A saúde enquanto "estado de completo bem-estar físico, mental e social e não apenas a ausência de doença ou enfermidade" foi definida pela OMS em 1946 e constitui um marco de mudança importante dado que o entendimento que até então predominava encarava a doença como um estado orgânico e a saúde como ausência de doença (Ferreira, 1990b). Falar de saúde é falar do pleno desenvolvimento e realização dos indivíduos, das suas aspirações, aptidões, capacidades bio-psico-socio-culturais, o que implica também a qualidade de vida, na interacção satisfatória e construtiva com os outros e com o meio físico onde estão inseridos.

Progressivamente readquiriu-se uma visão comunitária da saúde, cada vez mais ligada à sua componente social. Desenvolveram-se e generalizaram-se as intervenções a nível da prevenção e promoção da saúde.

Os anos 60 assistem ao desenvolvimento do conceito de Qualidade de Vida que questionou a filosofia em que as sociedades ocidentais assentavam e levou à constatação de que o crescimento económico não significa necessariamente desenvolvimento social. É célebre a caracterização que o Presidente Jonhson's nos EUA faz, em 1964, da "sociedade afluente" como estando preocupada "não com o quanto, mas com o quão bom, não com a quantidade de bens mas com a qualidade de vida" A qualidade de vida é vista como o resultado da capacidade humana para fazer pleno uso das suas potencialidades económicas, sociais, culturais e políticas. Neste contexto da sociedade americana de facto fenómenos como a violência, o crime e a desordem publica ganhavam cada vez mais visibilidade, apesar de se verificar um cada vez maior crescimento económico. Para analisar a Qualidade de Vida passaram então a considerar-se indicadores societais com o fim de avaliar o bem-estar da nação, como sejam os níveis educacionais, tipo de habitação, taxas de crime nos bairros, etc. Durante algum tempo a vinculação da Qualidade de Vida

ao desenvolvimento económico fez com que não fossem tidos em conta aspectos mais qualitativos do conceito (Blanco, 1985). Nem a sociedade opulenta e consumista significa qualidade de vida, nem o bem-estar material e económico coincide com o bem-estar subjectivo, com a satisfação com a vida e com o sentido de felicidade.

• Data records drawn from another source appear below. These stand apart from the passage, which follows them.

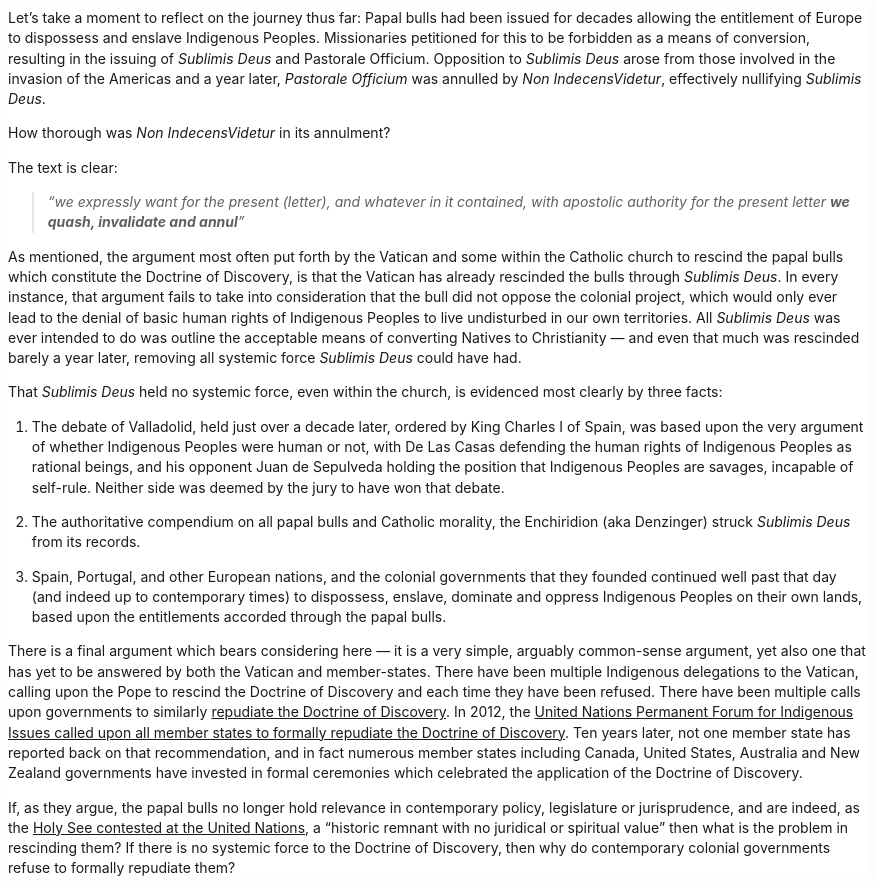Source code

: Let’s take a moment to reflect on the journey thus far: Papal bulls had been issued for decades allowing the entitlement of Europe to dispossess and enslave Indigenous Peoples. Missionaries petitioned for this to be forbidden as a means of conversion, resulting in the issuing of _Sublimis Deus_ and Pastorale Officium. Opposition to _Sublimis Deus_ arose from those involved in the invasion of the Americas and a year later, _Pastorale Officium_ was annulled by _Non IndecensVidetur_, effectively nullifying _Sublimis Deus_.

How thorough was _Non IndecensVidetur_ in its annulment?

The text is clear:

> _“we expressly want for the present (letter), and whatever in it contained, with apostolic authority for the present letter **we quash, invalidate and annul**”_

As mentioned, the argument most often put forth by the Vatican and some within the Catholic church to rescind the papal bulls which constitute the Doctrine of Discovery, is that the Vatican has already rescinded the bulls through _Sublimis Deus_. In every instance, that argument fails to take into consideration that the bull did not oppose the colonial project, which would only ever lead to the denial of basic human rights of Indigenous Peoples to live undisturbed in our own territories. All _Sublimis Deus_ was ever intended to do was outline the acceptable means of converting Natives to Christianity — and even that much was rescinded barely a year later, removing all systemic force _Sublimis Deus_ could have had.

That _Sublimis Deus_ held no systemic force, even within the church, is evidenced most clearly by three facts:

1.  The debate of Valladolid, held just over a decade later, ordered by King Charles I of Spain, was based upon the very argument of whether Indigenous Peoples were human or not, with De Las Casas defending the human rights of Indigenous Peoples as rational beings, and his opponent Juan de Sepulveda holding the position that Indigenous Peoples are savages, incapable of self-rule. Neither side was deemed by the jury to have won that debate.
    
2.  The authoritative compendium on all papal bulls and Catholic morality, the Enchiridion (aka Denzinger) struck _Sublimis Deus_ from its records.
    
3.  Spain, Portugal, and other European nations, and the colonial governments that they founded continued well past that day (and indeed up to contemporary times) to dispossess, enslave, dominate and oppress Indigenous Peoples on their own lands, based upon the entitlements accorded through the papal bulls.
    

There is a final argument which bears considering here — it is a very simple, arguably common-sense argument, yet also one that has yet to be answered by both the Vatican and member-states. There have been multiple Indigenous delegations to the Vatican, calling upon the Pope to rescind the Doctrine of Discovery and each time they have been refused. There have been multiple calls upon governments to similarly [repudiate the Doctrine of Discovery](https://www.un.org/esa/socdev/unpfii/documents/E.C.19.2010.13%20EN.pdf). In 2012, the [United Nations Permanent Forum for Indigenous Issues called upon all member states to formally repudiate the Doctrine of Discovery](https://press.un.org/en/2012/hr5088.doc.htm). Ten years later, not one member state has reported back on that recommendation, and in fact numerous member states including Canada, United States, Australia and New Zealand governments have invested in formal ceremonies which celebrated the application of the Doctrine of Discovery.

If, as they argue, the papal bulls no longer hold relevance in contemporary policy, legislature or jurisprudence, and are indeed, as the [Holy See contested at the United Nations](https://press.un.org/en/2012/hr5089.doc.htm), a “historic remnant with no juridical or spiritual value” then what is the problem in rescinding them? If there is no systemic force to the Doctrine of Discovery, then why do contemporary colonial governments refuse to formally repudiate them?
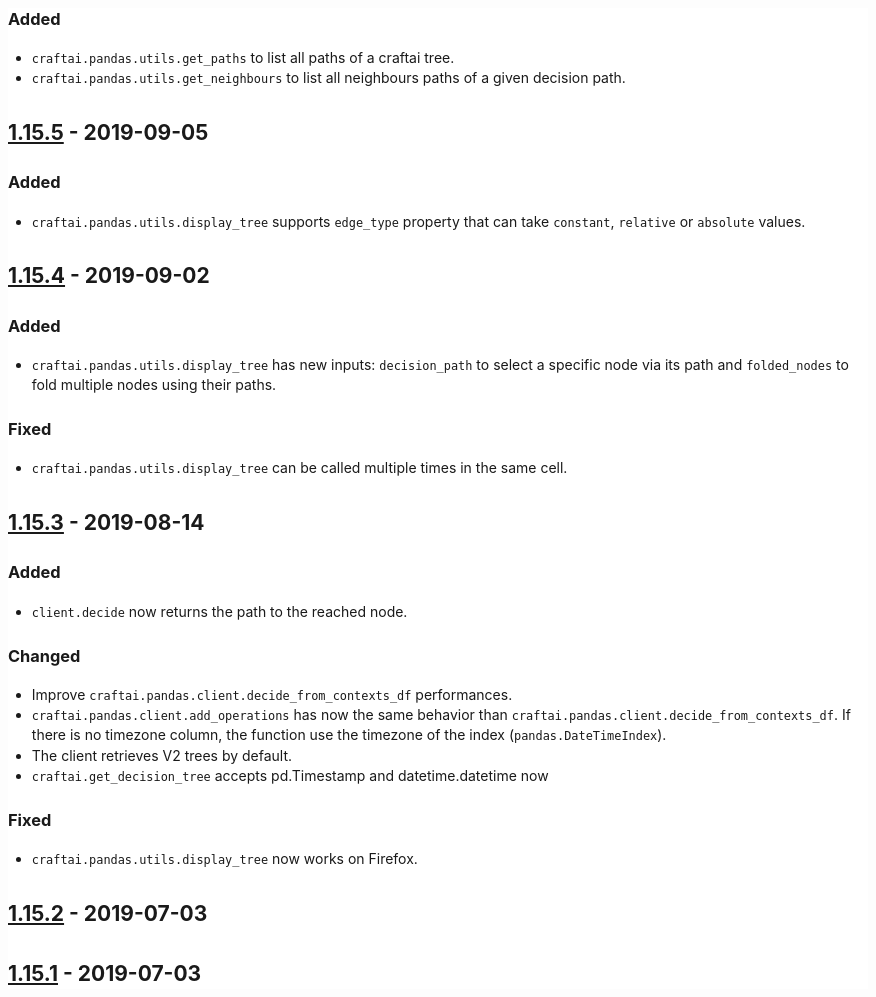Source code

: ### Added

- `craftai.pandas.utils.get_paths` to list all paths of a craftai tree.
- `craftai.pandas.utils.get_neighbours` to list all neighbours paths of a given decision path.

## [1.15.5](https://github.com/craft-ai/craft-ai-client-python/compare/v1.15.4...v1.15.5) - 2019-09-05 ##

### Added

- `craftai.pandas.utils.display_tree` supports `edge_type` property that can take `constant`, `relative` or `absolute` values.

## [1.15.4](https://github.com/craft-ai/craft-ai-client-python/compare/v1.15.3...v1.15.4) - 2019-09-02 ##

### Added

- `craftai.pandas.utils.display_tree` has new inputs: `decision_path` to select a specific node via its path and `folded_nodes` to fold multiple nodes using their paths.

### Fixed

- `craftai.pandas.utils.display_tree` can be called multiple times in the same cell.

## [1.15.3](https://github.com/craft-ai/craft-ai-client-python/compare/v1.15.2...v1.15.3) - 2019-08-14 ##

### Added

- `client.decide` now returns the path to the reached node.

### Changed

- Improve `craftai.pandas.client.decide_from_contexts_df` performances.
- `craftai.pandas.client.add_operations` has now the same behavior than `craftai.pandas.client.decide_from_contexts_df`. If there is no timezone column, the function use the timezone of the index (`pandas.DateTimeIndex`).
- The client retrieves V2 trees by default.
- `craftai.get_decision_tree` accepts pd.Timestamp and datetime.datetime now

### Fixed

- `craftai.pandas.utils.display_tree` now works on Firefox.

## [1.15.2](https://github.com/craft-ai/craft-ai-client-python/compare/v1.15.1...v1.15.2) - 2019-07-03

## [1.15.1](https://github.com/craft-ai/craft-ai-client-python/compare/v1.15.0...v1.15.1) - 2019-07-03
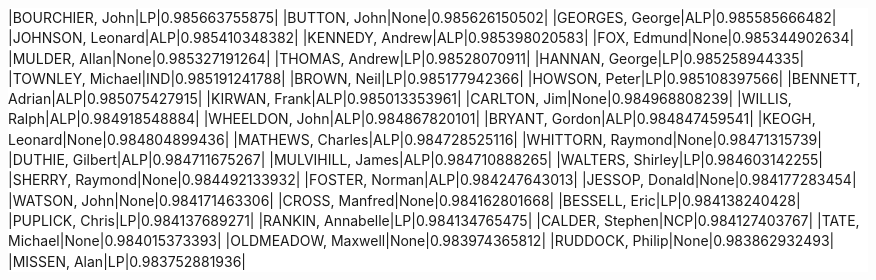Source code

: |BOURCHIER, John|LP|0.985663755875|
|BUTTON, John|None|0.985626150502|
|GEORGES, George|ALP|0.985585666482|
|JOHNSON, Leonard|ALP|0.985410348382|
|KENNEDY, Andrew|ALP|0.985398020583|
|FOX, Edmund|None|0.985344902634|
|MULDER, Allan|None|0.985327191264|
|THOMAS, Andrew|LP|0.98528070911|
|HANNAN, George|LP|0.985258944335|
|TOWNLEY, Michael|IND|0.985191241788|
|BROWN, Neil|LP|0.985177942366|
|HOWSON, Peter|LP|0.985108397566|
|BENNETT, Adrian|ALP|0.985075427915|
|KIRWAN, Frank|ALP|0.985013353961|
|CARLTON, Jim|None|0.984968808239|
|WILLIS, Ralph|ALP|0.984918548884|
|WHEELDON, John|ALP|0.984867820101|
|BRYANT, Gordon|ALP|0.984847459541|
|KEOGH, Leonard|None|0.984804899436|
|MATHEWS, Charles|ALP|0.984728525116|
|WHITTORN, Raymond|None|0.98471315739|
|DUTHIE, Gilbert|ALP|0.984711675267|
|MULVIHILL, James|ALP|0.984710888265|
|WALTERS, Shirley|LP|0.984603142255|
|SHERRY, Raymond|None|0.984492133932|
|FOSTER, Norman|ALP|0.984247643013|
|JESSOP, Donald|None|0.984177283454|
|WATSON, John|None|0.984171463306|
|CROSS, Manfred|None|0.984162801668|
|BESSELL, Eric|LP|0.984138240428|
|PUPLICK, Chris|LP|0.984137689271|
|RANKIN, Annabelle|LP|0.984134765475|
|CALDER, Stephen|NCP|0.984127403767|
|TATE, Michael|None|0.984015373393|
|OLDMEADOW, Maxwell|None|0.983974365812|
|RUDDOCK, Philip|None|0.983862932493|
|MISSEN, Alan|LP|0.983752881936|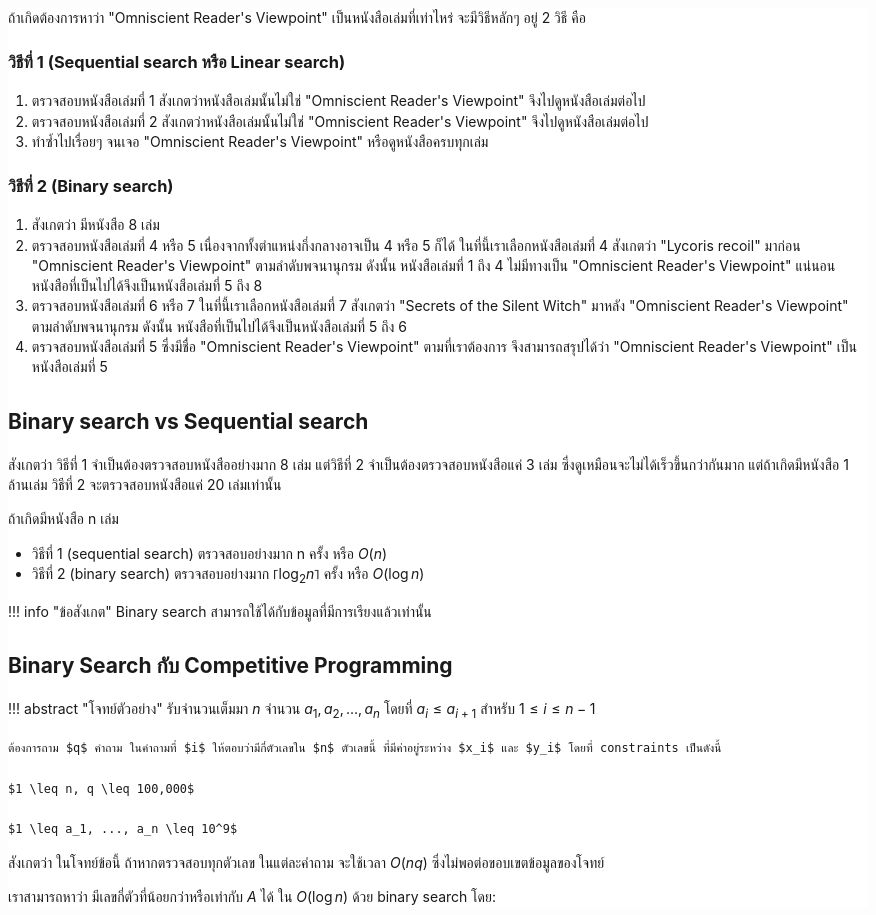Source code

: ถ้าเกิดต้องการหาว่า "Omniscient Reader's Viewpoint" เป็นหนังสือเล่มที่เท่าไหร่ จะมีวิธีหลักๆ อยู่ 2 วิธี คือ

### วิธีที่ 1 (Sequential search หรือ Linear search)

1. ตรวจสอบหนังสือเล่มที่ 1 สังเกตว่าหนังสือเล่มนั้นไม่ใช่ "Omniscient Reader's Viewpoint" จึงไปดูหนังสือเล่มต่อไป
2. ตรวจสอบหนังสือเล่มที่ 2 สังเกตว่าหนังสือเล่มนั้นไม่ใช่ "Omniscient Reader's Viewpoint" จึงไปดูหนังสือเล่มต่อไป
3. ทำซ้ำไปเรื่อยๆ จนเจอ "Omniscient Reader's Viewpoint" หรือดูหนังสือครบทุกเล่ม

### วิธีที่ 2 (Binary search)

1. สังเกตว่า มีหนังสือ 8 เล่ม
2. ตรวจสอบหนังสือเล่มที่ 4 หรือ 5 เนื่องจากทั้งตำแหน่งกึ่งกลางอาจเป็น 4 หรือ 5 ก็ได้ ในที่นี้เราเลือกหนังสือเล่มที่ 4 สังเกตว่า "Lycoris recoil" มาก่อน "Omniscient Reader's Viewpoint" ตามลำดับพจนานุกรม ดังนั้น หนังสือเล่มที่ 1 ถึง 4 ไม่มีทางเป็น "Omniscient Reader's Viewpoint" แน่นอน หนังสือที่เป็นไปได้จึงเป็นหนังสือเล่มที่ 5 ถึง 8
3. ตรวจสอบหนังสือเล่มที่ 6 หรือ 7 ในที่นี้เราเลือกหนังสือเล่มที่ 7 สังเกตว่า "Secrets of the Silent Witch" มาหลัง "Omniscient Reader's Viewpoint" ตามลำดับพจนานุกรม ดังนั้น หนังสือที่เป็นไปได้จึงเป็นหนังสือเล่มที่ 5 ถึง 6
4. ตรวจสอบหนังสือเล่มที่ 5 ซึ่งมีชื่อ "Omniscient Reader's Viewpoint" ตามที่เราต้องการ จึงสามารถสรุปได้ว่า "Omniscient Reader's Viewpoint" เป็นหนังสือเล่มที่ 5

## Binary search vs Sequential search

สังเกตว่า วิธีที่ 1 จำเป็นต้องตรวจสอบหนังสืออย่างมาก 8 เล่ม แต่วิธีที่ 2 จำเป็นต้องตรวจสอบหนังสือแค่ 3 เล่ม ซึ่งดูเหมือนจะไม่ได้เร็วขึ้นกว่ากันมาก แต่ถ้าเกิดมีหนังสือ 1 ล้านเล่ม วิธีที่ 2 จะตรวจสอบหนังสือแค่ 20 เล่มเท่านั้น

ถ้าเกิดมีหนังสือ n เล่ม

- วิธีที่ 1 (sequential search) ตรวจสอบอย่างมาก n ครั้ง หรือ $O(n)$
- วิธีที่ 2 (binary search) ตรวจสอบอย่างมาก $\lceil \log_2 n\rceil$ ครั้ง หรือ $O(\log n)$

!!! info "ข้อสังเกต"
    Binary search สามารถใช้ได้กับข้อมูลที่มีการเรียงแล้วเท่านั้น

## Binary Search กับ Competitive Programming

!!! abstract "โจทย์ตัวอย่าง"
    รับจำนวนเต็มมา $n$ จำนวน $a_1, a_2, ..., a_n$ โดยที่ $a_i \leq a_{i+1}$ สำหรับ $1 \leq i \leq n-1$

    ต้องการถาม $q$ คำถาม ในคำถามที่ $i$ ให้ตอบว่ามีกี่ตัวเลขใน $n$ ตัวเลขนี้ ที่มีค่าอยู่ระหว่าง $x_i$ และ $y_i$ โดยที่ constraints เป็นดังนี้

    $1 \leq n, q \leq 100,000$

    $1 \leq a_1, ..., a_n \leq 10^9$

สังเกตว่า ในโจทย์ข้อนี้ ถ้าหากตรวจสอบทุกตัวเลข ในแต่ละคำถาม จะใช้เวลา $O(nq)$ ซึ่งไม่พอต่อขอบเขตข้อมูลของโจทย์

เราสามารถหาว่า มีเลขกี่ตัวที่น้อยกว่าหรือเท่ากับ $A$ ได้ ใน $O(\log n)$ ด้วย binary search โดย:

Nos anos 70 os factores psicológicos ou subjectivos ganharam terreno sobre os indicadores sociais mais quantificáveis tentando afirmar-se como uma medida mais precisa da Qualidade de Vida (Day & Jankey, 1996). A Psicologia sugere que as medidas subjectivas podem explicar a variação da qualidade de vida do indivíduo não explicada pelos indicadores objectivos. Surge então a preocupação pelos aspectos qualitativos e quotidianos da vida que o desenvolvimento económico por si só não pode garantir, o que outorga ao conceito um rosto mais humanizado porque atento aos detalhes individuais da existência como a felicidade, a dor.

A partir daqui, as pesquisas e as intervenções vão-se pautar por uma destas duas tendências que acima identificamos. Sucintamente poderíamos dizer que se o conceito de Qualidade de Vida inicialmente consistia no cuidado de saúde pessoal, logo se converte na preocupação pela saúde e higiene publicas, estendendo-se posteriormente ao direitos humanos, laborais e de cidadania e ainda à capacidade de acesso aos bens económicos e finalmente converte-se na preocupação pela experiência subjectiva do sujeito perante a sua vida social, a sua actividade quotidiana e da sua própria saúde.